In den Jahren 2010, 2012 und 2013 erhielt er Stipendien des polnischen Ministeriums für Kultur und Nationales Kulturerbe und Nationales Kulturzentrum „Junges Polen”. Im Jahr 2014 gewann er den renommierten „Landgraf von Hessen Preis” beim Cello Festival in Kronberg für den vielversprechendsten Cellisten und den Grand Prix beim Internationalen Wettbewerb der Musikinterpretation der Musik des 20. und 21. Jahrhunderts in Radziejowice, Polen. Seit 2014 erhält er ein Stipendium der Musikakademie in Liechtenstein. Am 19. September 2015 gewann Maciej Kułakowski den mit 5.000 Euro dotierten 2. Preis beim renommierten TONALi15 Musikwettbewerb in Hamburg. Im selben Jahr gewann er zusammen mit dem Klarinetten-Trio „Wiłkomirski” in Danzig den ersten Preis beim VII. Internationalen Brahms-Kammermusikwettbewerb in Danzig.
Maciej interessiert sich zudem für die Popmusik: Im Januar 2010 begleitete er das Kassaks Brass Ensemble bei der ihm gewidmeten Komposition „McKulak” von Tadeusz Kassak in der Baltischen Philharmonie. Als Mitglied des Wiłkomirski Trio nahm er eine CD mit Werken von Anton Arensky auf. Er spielt ein Charles Gaillard-Cello (1867) von der Stiftung Deutsche Stiftung Musikleben.
Er ist bereits im Jahr 2015 Stipendiat der Jütting-Stiftung gewesen und hat im November 2016 mit dem Trio Gdansk sein erstes Konzert in der Katharinenkirche gegeben. Im November 2016 erhielt er ein Jüttingstipendium in Höhe von 8.000 Euro und spielt heute nun zum zweiten Mal in der Katharinenkirche.

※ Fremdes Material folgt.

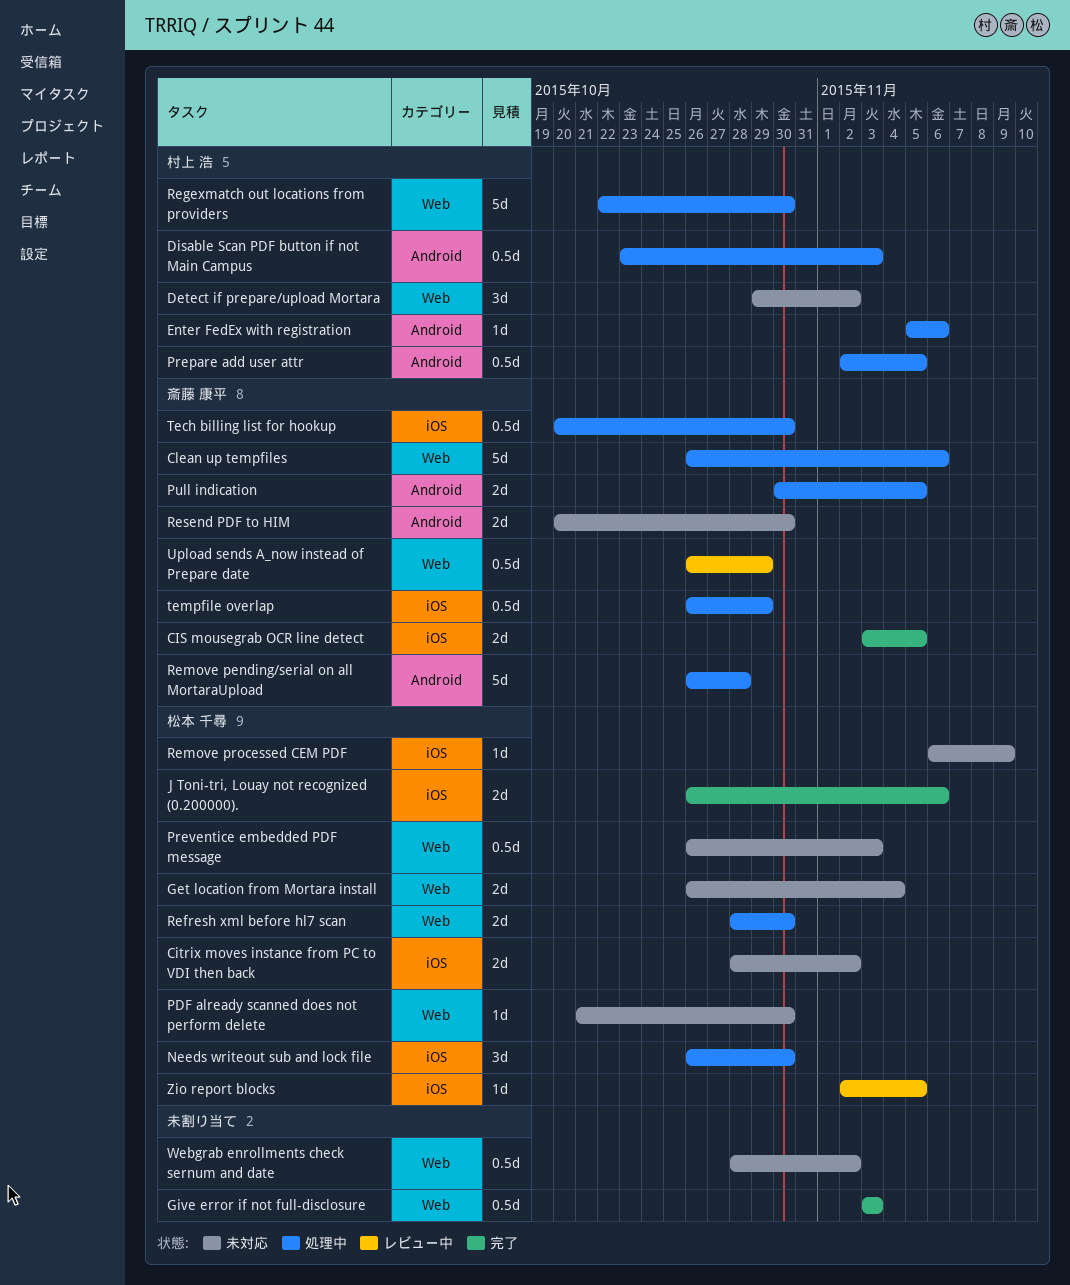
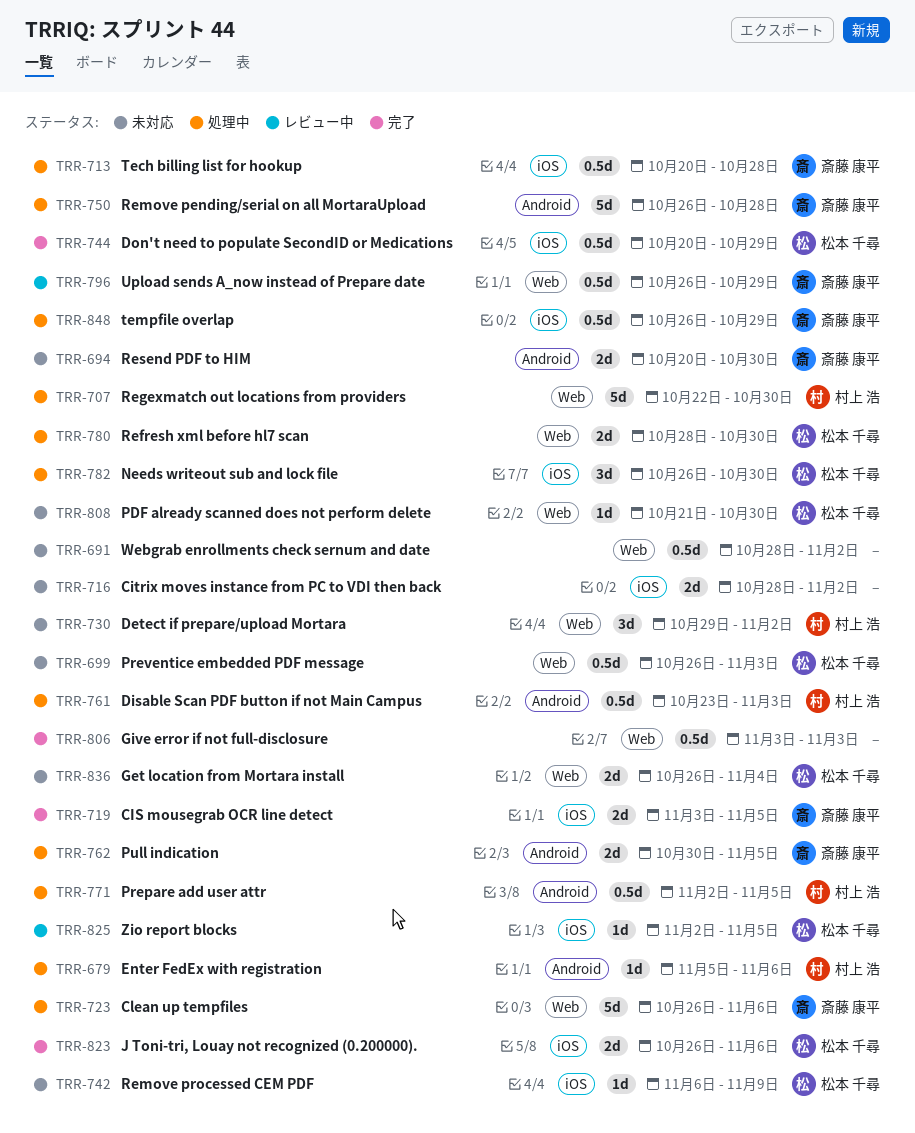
Citrix moves instance from PC to VDI then back, owner: 松本 千尋 -> none
Don't need to populate SecondID or Medications: none -> present
Tech billing list for hookup, due: Oct 30 -> Oct 28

Keiko Tamura wurde in Japan geboren. Am Staatlichen Musikgymnasium Tokyo erhielt sie Klavier- und Kompositionsunterricht. Das darauf folgende Studium bei Eliza- und Conrad Hansen an der Musikhochschule Lübeck schloss sie mit dem Konzertexamen „MIT AUSZEICHNUNG” ab. Kammermusikunterricht erhielt sie bei Walter Levin, M. Pressler und V. Ashkenazy. 1990 wurde sie im Duo mit dem Cellisten Thomas Grossenbacher Preistraeger beim Internationalen Kammermusik-Concours „Vittorio Gui” in Florenz.
1998 und 2002 erhielt sie den Preis „BESTE KLAVIERBEGLEITUNG” beim Internationalen Tschaikowsky-Wettbewerb in Moskau.
Keiko Tamura konzertiert in ganz Europa, den USA, Japan und Korea. Erfolgreiche Auftritte sowohl als Solistin (z.B.mit dem Tonhalle-Orchester Zuerich unter A.Jordan) wie auch als Kammermusik-Partnerin von D. Geringas,T. Tsutsumi, dem Artemis-Quartett oder dem Bartok-Quartett Budapest. Sie bildet zusammen mit dem Geiger Primoz Novsak und dem Cellisten Thomas Grossenbacher das „TRIO CALEIDOSCOPIO”.

Programm des Abends:
Franz Schubert (1797-1828) Sonata Arpeggione 1. Satz – Allegro Moderato
Eugène Ysaÿe (1858-1931) Sonata für Violoncello solo, opus 27 1. Satz – Lento e sempre sostenuto
Robert Schumann (1810-1856) Adagio und Allegro, opus 70

PAUSE

Krzysztof Penderecki (*1933) Capriccio per Siegfried Palm
Claude Debussy (1862-1918) Sonate für Violoncello und Klavier
  1. Prologue Lent
  2. Serenade. Moderement Anime
  3. Finale. Anime
Pablo de Sarasate Zigeunerweisen



Nächstes Konzert: 21. Mai 2017, Tamara Steinmetz / Weimar – Klarinette im Konzertforum Katharinenkirche um 17:00 Uhr.